─── Passage shown

RA-013 · Research Report · 2026-05-16 · DOI 10.5281/zenodo.20224933

Knowledge Engineering, Methodology Extraction & Organizational Translation

Cameisha Smith

The Inquiry

The Inquiry: Can organizational governance knowledge — authority structures, decision processes, commitment states, constraint boundaries — be extracted from narrative organizational documents into structured, machine-queryable representations using a standardized cross-domain methodology, and do existing traditions provide this capability?

Falsifiable formulation: 1. No existing tradition (enterprise architecture, knowledge engineering, cognitive task analysis, business model ontology, model-driven engineering, structured authoring, or audit methodology) independently provides a complete extraction-to-projection system for organizational governance knowledge. 2. The audit tradition uniquely demonstrates that governance-level organizational understanding CAN be standardized across all industries — a century of practice validates cross-domain applicability. 3. CTA's foundational commitment to domain-specificity does not preclude standardized extraction at the governance level — the resolution lies in the distinction between domain-level cognitive knowledge and governance-level structural knowledge. 4. Formal bidirectional consistency between narrative documents and structured governance representations is impossible for non-bijective transformations, but an asymmetric architecture (structured representation as canonical) resolves this pragmatically. 5. Seven independent traditions converge on the need for structured organizational modeling but each addresses a different part of the problem. The gap is in their integration, not in individual coverage.

Executive Summary

The most important synthesis across CTA and audit traditions is the level distinction. CTA operates at the domain level — extracting what experts know and do in their specific domain. The audit tradition operates at the governance level — extracting organizational structure (authority, accountability, constraints, evidence requirements) that is invariant across domains. These levels are not in tension; they address different kinds of organizational knowledge.

CommonKADS provides a structural parallel: its context-level worksheets (OM-1 through AM-1) ARE standardized across domains. It is the Knowledge model's Domain layer that requires customization. This maps to the governance extraction pattern: structural questions about governance (who has authority? what evidence is required? what constraints apply?) work across domains because governance structure is domain-invariant. Deeper probes about domain-specific governance patterns may require domain sensitivity — analogous to CommonKADS requiring domain customization at the Knowledge model level.

The audit tradition validates this with a century of practice: AU-C 315 and ISA 315 require the same organizational understanding dimensions (entity nature, objectives, internal control, risk assessment) across every industry — from manufacturing to healthcare to technology. The standardized framework, customized application pattern is exactly what governance extraction requires.

![Figure 1. Seven traditions converge on structured organizational modeling but none covers the full governance surface. Only audit methodology achieves comprehensive governance-dimension coverage — yet produces risk assessments, not populated representations.](images/rr-013-fig-01.png)

The convergence table (F16) reveals a systematic pattern: governance-specific constructs are absent across all seven traditions except audit methodology. Authority, evidence, decision provenance, and accountability state are not "nice to have" additions to existing frameworks — they are the governance surface that existing frameworks were not designed to model. EA models organizational structure for architecture. KE models knowledge for expert systems. CTA models cognition for training. Business ontologies model value creation for accounting. None models governance for accountability.

──────

* **Directives**:
1. Write out the stretch of the report from "The Inquiry: Can" through "provide this capability?", word for word.
2. In the report, which two standards require the same organizational understanding dimensions across every industry?

─── Data lines

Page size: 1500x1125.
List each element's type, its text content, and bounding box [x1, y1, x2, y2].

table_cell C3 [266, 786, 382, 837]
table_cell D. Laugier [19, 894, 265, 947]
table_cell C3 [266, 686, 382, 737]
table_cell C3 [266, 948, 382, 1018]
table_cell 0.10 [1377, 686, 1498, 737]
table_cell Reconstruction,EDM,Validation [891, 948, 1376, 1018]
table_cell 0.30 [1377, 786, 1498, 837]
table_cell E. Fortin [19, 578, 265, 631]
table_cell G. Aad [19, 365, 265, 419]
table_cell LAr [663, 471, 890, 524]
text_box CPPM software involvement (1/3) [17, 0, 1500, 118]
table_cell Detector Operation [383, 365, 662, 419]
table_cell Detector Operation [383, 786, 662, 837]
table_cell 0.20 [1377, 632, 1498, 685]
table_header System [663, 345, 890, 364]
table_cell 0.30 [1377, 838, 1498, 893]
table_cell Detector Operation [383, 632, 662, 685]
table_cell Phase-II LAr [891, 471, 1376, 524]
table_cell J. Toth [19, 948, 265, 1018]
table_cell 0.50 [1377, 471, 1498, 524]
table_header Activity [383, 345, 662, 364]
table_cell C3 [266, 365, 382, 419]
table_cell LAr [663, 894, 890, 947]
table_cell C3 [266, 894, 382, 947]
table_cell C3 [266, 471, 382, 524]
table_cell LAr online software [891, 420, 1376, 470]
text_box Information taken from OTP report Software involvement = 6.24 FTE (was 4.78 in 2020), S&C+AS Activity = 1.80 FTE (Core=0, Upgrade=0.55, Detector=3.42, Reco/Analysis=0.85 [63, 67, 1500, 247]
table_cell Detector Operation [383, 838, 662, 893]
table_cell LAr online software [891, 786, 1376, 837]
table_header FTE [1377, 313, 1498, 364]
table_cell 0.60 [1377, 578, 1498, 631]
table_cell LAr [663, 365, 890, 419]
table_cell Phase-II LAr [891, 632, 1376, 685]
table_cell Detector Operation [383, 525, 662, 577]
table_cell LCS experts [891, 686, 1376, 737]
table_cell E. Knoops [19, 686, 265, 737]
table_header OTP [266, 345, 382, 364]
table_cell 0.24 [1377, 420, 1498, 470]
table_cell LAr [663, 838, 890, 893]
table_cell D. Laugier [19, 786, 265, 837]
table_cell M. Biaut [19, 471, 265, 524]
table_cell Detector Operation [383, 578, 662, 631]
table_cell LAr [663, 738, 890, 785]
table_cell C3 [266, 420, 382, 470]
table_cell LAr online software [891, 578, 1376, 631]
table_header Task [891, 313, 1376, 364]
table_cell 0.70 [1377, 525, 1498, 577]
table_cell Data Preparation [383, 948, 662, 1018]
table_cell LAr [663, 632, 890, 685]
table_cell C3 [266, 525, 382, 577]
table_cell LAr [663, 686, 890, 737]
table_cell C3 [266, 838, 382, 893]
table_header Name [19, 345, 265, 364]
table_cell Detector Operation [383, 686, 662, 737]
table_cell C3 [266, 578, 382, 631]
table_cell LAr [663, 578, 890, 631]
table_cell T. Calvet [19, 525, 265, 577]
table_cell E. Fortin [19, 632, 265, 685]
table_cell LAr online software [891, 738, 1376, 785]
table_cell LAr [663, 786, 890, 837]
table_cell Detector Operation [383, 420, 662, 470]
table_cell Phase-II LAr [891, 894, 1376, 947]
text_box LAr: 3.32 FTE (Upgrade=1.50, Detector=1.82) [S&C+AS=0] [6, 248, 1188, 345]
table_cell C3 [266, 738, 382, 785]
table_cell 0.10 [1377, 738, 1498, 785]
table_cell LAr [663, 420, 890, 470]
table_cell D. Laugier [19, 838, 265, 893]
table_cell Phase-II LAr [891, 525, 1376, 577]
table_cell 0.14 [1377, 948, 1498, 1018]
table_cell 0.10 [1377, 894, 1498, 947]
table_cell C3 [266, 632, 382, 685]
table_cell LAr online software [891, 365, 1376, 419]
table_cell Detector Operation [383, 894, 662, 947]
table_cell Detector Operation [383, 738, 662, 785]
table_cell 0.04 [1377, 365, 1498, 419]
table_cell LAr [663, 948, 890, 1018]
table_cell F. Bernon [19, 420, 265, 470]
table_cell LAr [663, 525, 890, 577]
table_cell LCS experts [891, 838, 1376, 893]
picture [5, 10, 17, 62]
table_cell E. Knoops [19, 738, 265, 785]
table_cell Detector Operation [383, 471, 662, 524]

──────

* **Solutions to the exercise**:
1.
The Inquiry: Can organizational governance knowledge — authority structures, decision processes, commitment states, constraint boundaries — be extracted from narrative organizational documents into structured, machine-queryable representations using a standardized cross-domain methodology, and do existing traditions provide this capability?

2. AU-C 315 and ISA 315.